_Consigne_
Pour chacune des affirmations suivantes, indiquez par oui ou par non si elle concorde avec l'extrait sur la série Buffy, en citant textuellement les mots décisifs : (a) L'équipe de scénaristes a presque entièrement changé au fil des saisons. (b) Whedon glisse dans ses épisodes des allusions à des événements de saisons ultérieures. (c) Les choix des personnages restent sans conséquence.

Aujourd'hui, pas une série sans une femme de caractère mais pour l'époque Buffy fait preuve d'insolence. La faute à un staff scénaristique brillant qui restera quasiment le même jusqu'à la fin de l'aventure et parmi lesquels on peut trouver des auteurs aujourd'hui réputés dans le monde des séries télés (David Greenwalt, Jane Espenson, Marti Noxon, David Fury, Drew Goddard, Steven S. DeKnight...). Savoir s'entourer fait aussi partie du métier.
Lorsque j'évoque Buffy, quatre raisons majeures me viennent à l'esprit pour expliquer l'engouement et l'impact qu'elle a eu sur moi.
Avant toute chose, Buffy est une série travaillée. Même si le constat de départ prête à sourire et que le côté "terreur de la semaine" des premiers épisodes peut lasser, force est de constater que les scénaristes connaissent leur boulot. Ils savent où ils vont et n'oublient pas ce qu'ils ont fait, ce qui permet à la série d'avoir une véritable unité. Whedon, maître incontesté en sa demeure, glisse ainsi des allusions à ce qui ne se produira que la saison, voire deux saisons prochaines. Fan lui-même, il sait que les références dont sont truffés ses épisodes seront comprises par son public fidèle. Les personnages évoluent avec constance, les choix qu'ils font ont des conséquences et les événements sont liés. C'est le respect de la continuité et c'est suffisamment rare pour être souligné.

_Données fournies_

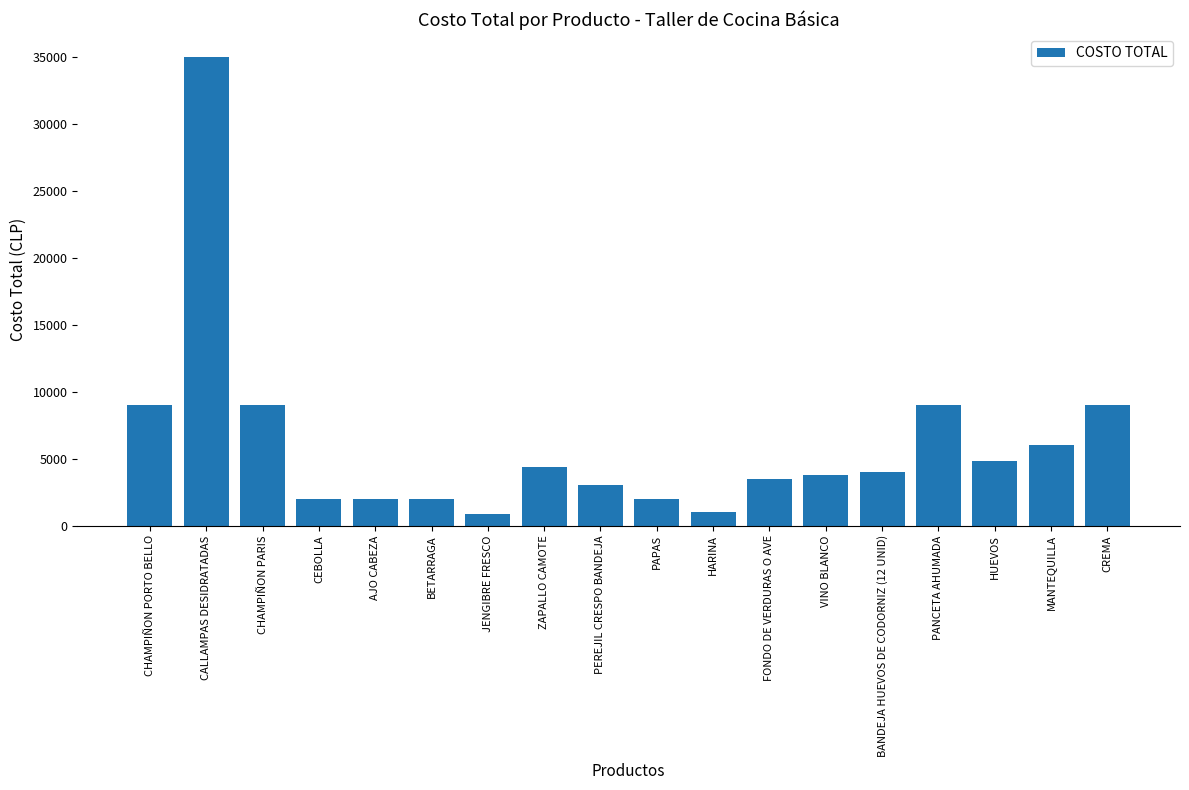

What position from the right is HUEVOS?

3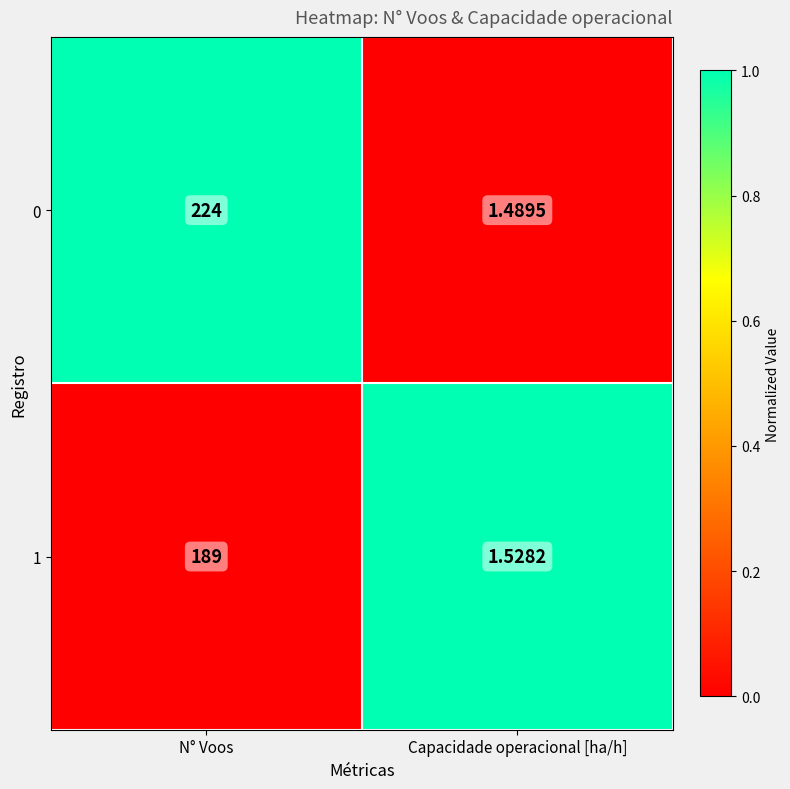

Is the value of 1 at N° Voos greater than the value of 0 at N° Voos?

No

_Résultat de l'exercice_
(a) Non : « un staff scénaristique brillant qui restera quasiment le même jusqu'à la fin de l'aventure »
(b) Oui : « glisse ainsi des allusions à ce qui ne se produira que la saison, voire deux saisons prochaines »
(c) Non : « les choix qu'ils font ont des conséquences »